Listening to the Invisible: The Contemporary Guqin in Artistic Practice

14:00-16:00 - Workshop Music
In this workshop, guqin artist Wu Na invites musicians, artists and cross-disciplinary creators into a rare encounter with one of China’s oldest musical traditions — reimagined for the twenty-first century. Drawing on her pioneering work across jazz, rock, experimental music, theatre and digital arts, Wu Na reveals how the guqin can function not only as an instrument but as a philosophy of listening.
Participants will explore techniques of resonance, breath, gesture and silence, and experiment with ways in which ancient timbres interact with contemporary aesthetics.

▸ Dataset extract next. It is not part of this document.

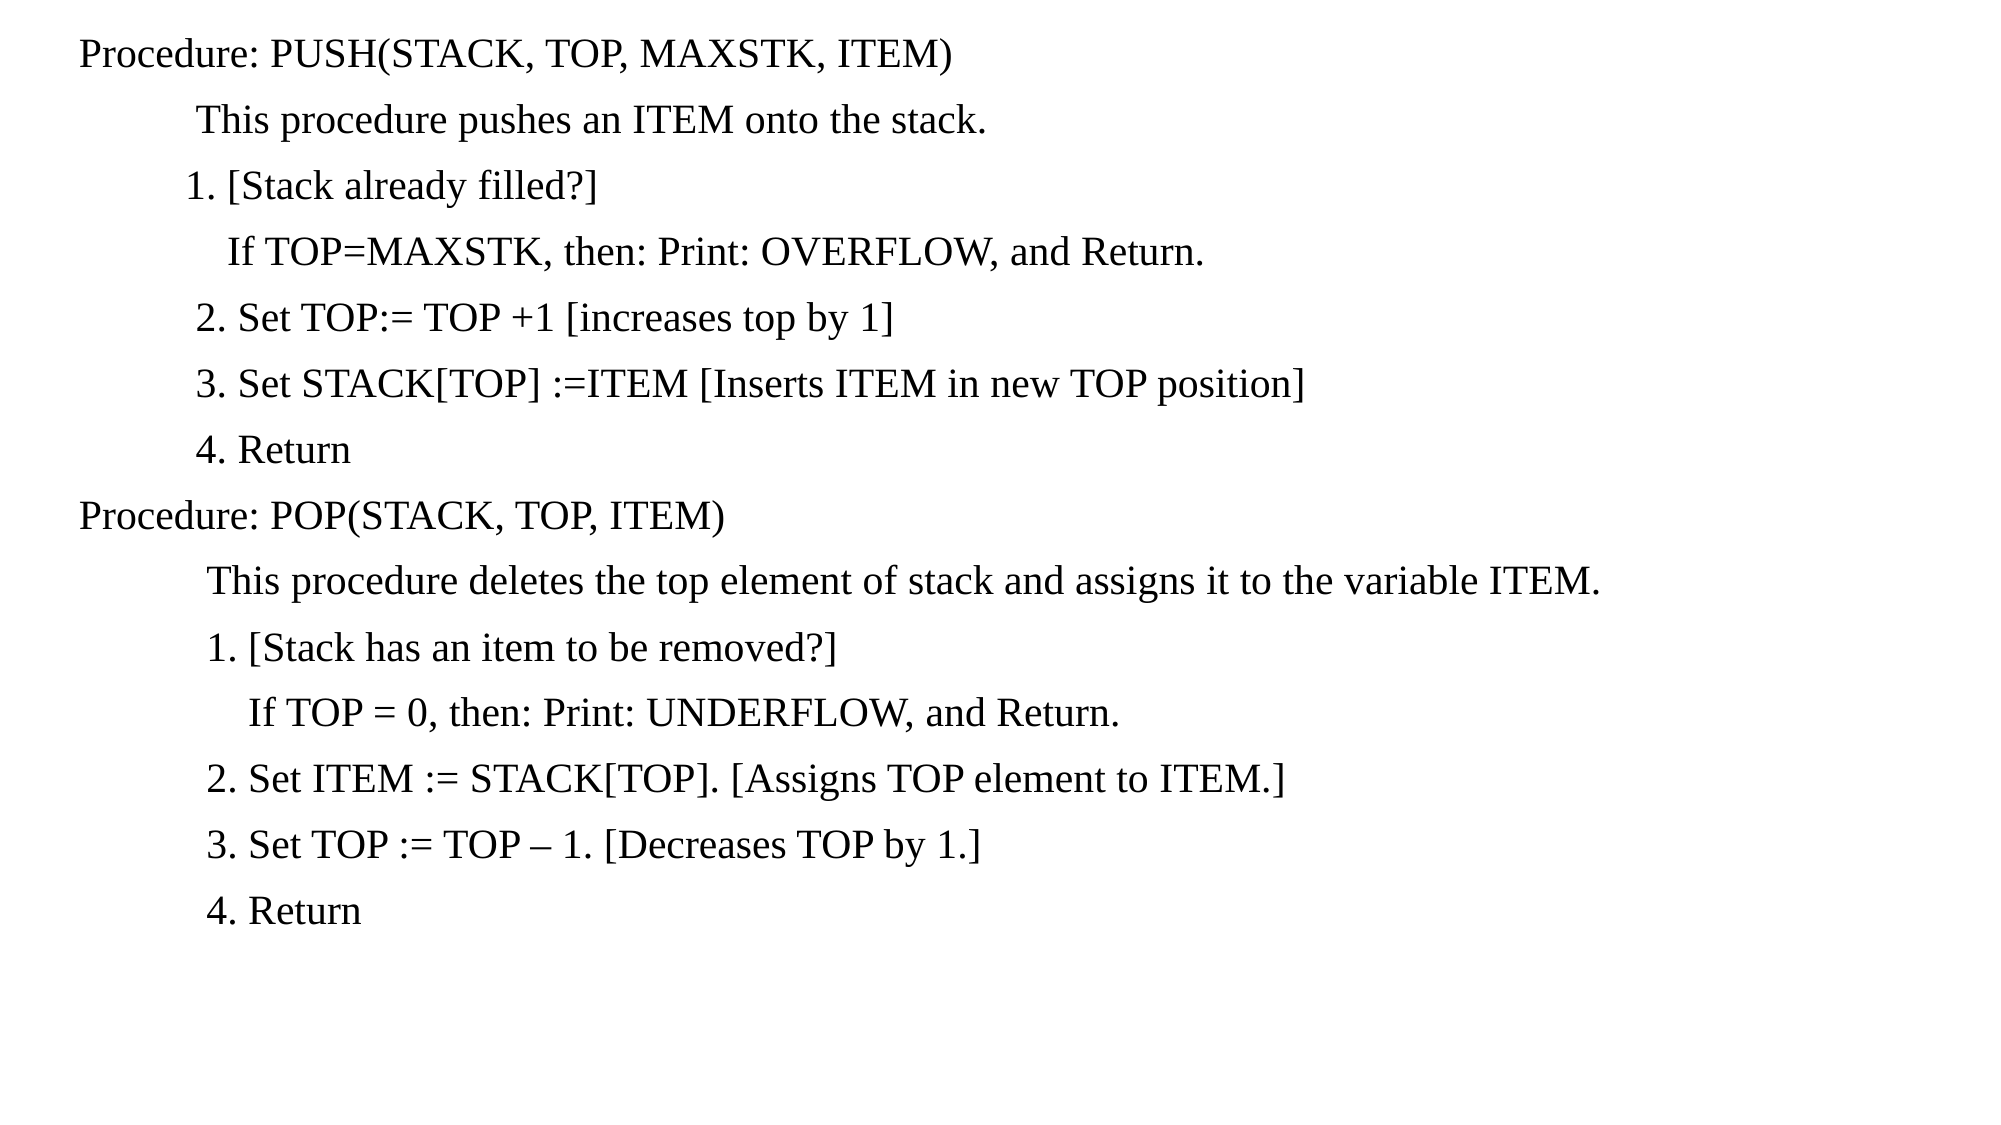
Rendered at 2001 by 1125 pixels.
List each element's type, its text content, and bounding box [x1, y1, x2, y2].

list Procedure: PUSH(STACK, TOP, MAXSTK, ITEM) This procedure pushes an ITEM onto the stack. 1. [Stack already filled?] If TOP=MAXSTK, then: Print: OVERFLOW, and Return. 2. Set TOP:= TOP +1 [increases top by 1] 3. Set STACK[TOP] :=ITEM [Inserts ITEM in new TOP position] 4. Return Procedure: POP(STACK, TOP, ITEM) This procedure deletes the top element of stack and assigns it to the variable ITEM. 1. [Stack has an item to be removed?] If TOP = 0, then: Print: UNDERFLOW, and Return. 2. Set ITEM := STACK[TOP]. [Assigns TOP element to ITEM.] 3. Set TOP := TOP – 1. [Decreases TOP by 1.] 4. Return [63, 24, 1863, 1014]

Through improvisation, guided listening and collaborative exercises, Wu Na opens a space where intuition becomes method and where cultural heritage becomes a laboratory for artistic innovation.

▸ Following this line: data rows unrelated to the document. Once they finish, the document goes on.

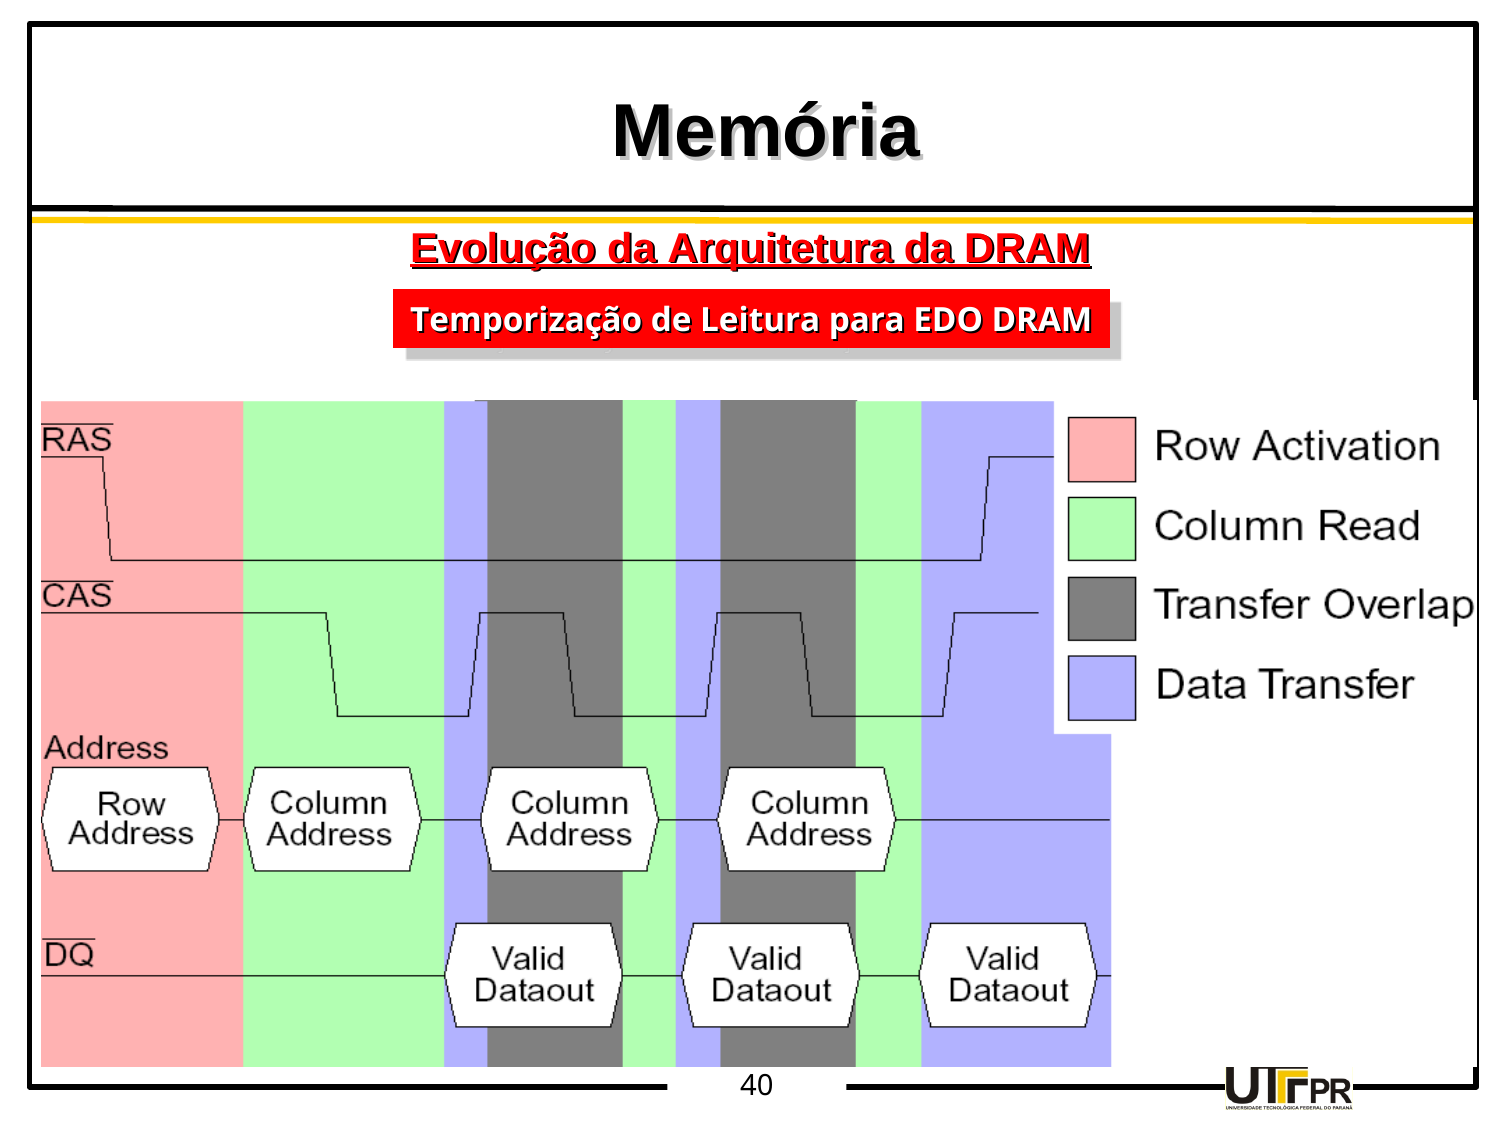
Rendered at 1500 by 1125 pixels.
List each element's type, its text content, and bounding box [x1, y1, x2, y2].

list Evolução da Arquitetura da DRAM [72, 218, 1428, 400]
text_box Memória [29, 29, 1477, 207]
picture [41, 400, 1477, 1110]
text_box Temporização de Leitura para EDO DRAM [395, 290, 1109, 347]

16:30-18:00 - Film: Broken Silence (1995) by Eline Flipse
In this documentary, we are introduced to five Chinese composers who most vividly represent how artists can integrate their shared cultural background into their present-day lives—each in a wholly personal way. The film unfolds across a triangle of places: New York, the “new world”; Paris, the old Europe; and China.

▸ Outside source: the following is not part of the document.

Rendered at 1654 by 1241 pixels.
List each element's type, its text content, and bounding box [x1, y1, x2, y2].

In 1978, thousands of students applied to the Beijing Conservatory; only two hundred were admitted. China’s “Open Door” policy had just ended a dramatic chapter in its history, and most students carried almost no cultural baggage. The now internationally acclaimed composer Tan Dun, living in New York, had never seen a violin before the age of twenty; he had only heard the compulsory model operas.
LUCA School of Arts
Friday 13 March
14:00
This event is in English.
Free with reservation
(available soon)
Who's Who

WU NA is an award-winning guqin virtuoso celebrated for expanding the ancient instrument into the realm of contemporary music. Trained from the age of nine, she graduated from the Central Conservatory of Music as China’s first musician to earn a Master’s degree in guqin performance. Her dual foundation in Chinese and Western music fuels adventurous collaborations across jazz, rock, experimental and classical scenes, working with artists such as Liu Sola, Ryuichi Sakamoto, Echo Ho, Cui Jian, and Li Daiguo.
Wu Na has toured extensively across Asia, Europe, and the United States—including performances at Carnegie Hall, the UN Headquarters, and the National Centre for the Performing Arts in Beijing. She is also an educator and innovator, founding China’s first online guqin platform, QIN Academy. Today, Wu Na continues to redefine the expressive possibilities of the guqin through cross-disciplinary projects, improvisation, and international artistic dialogue.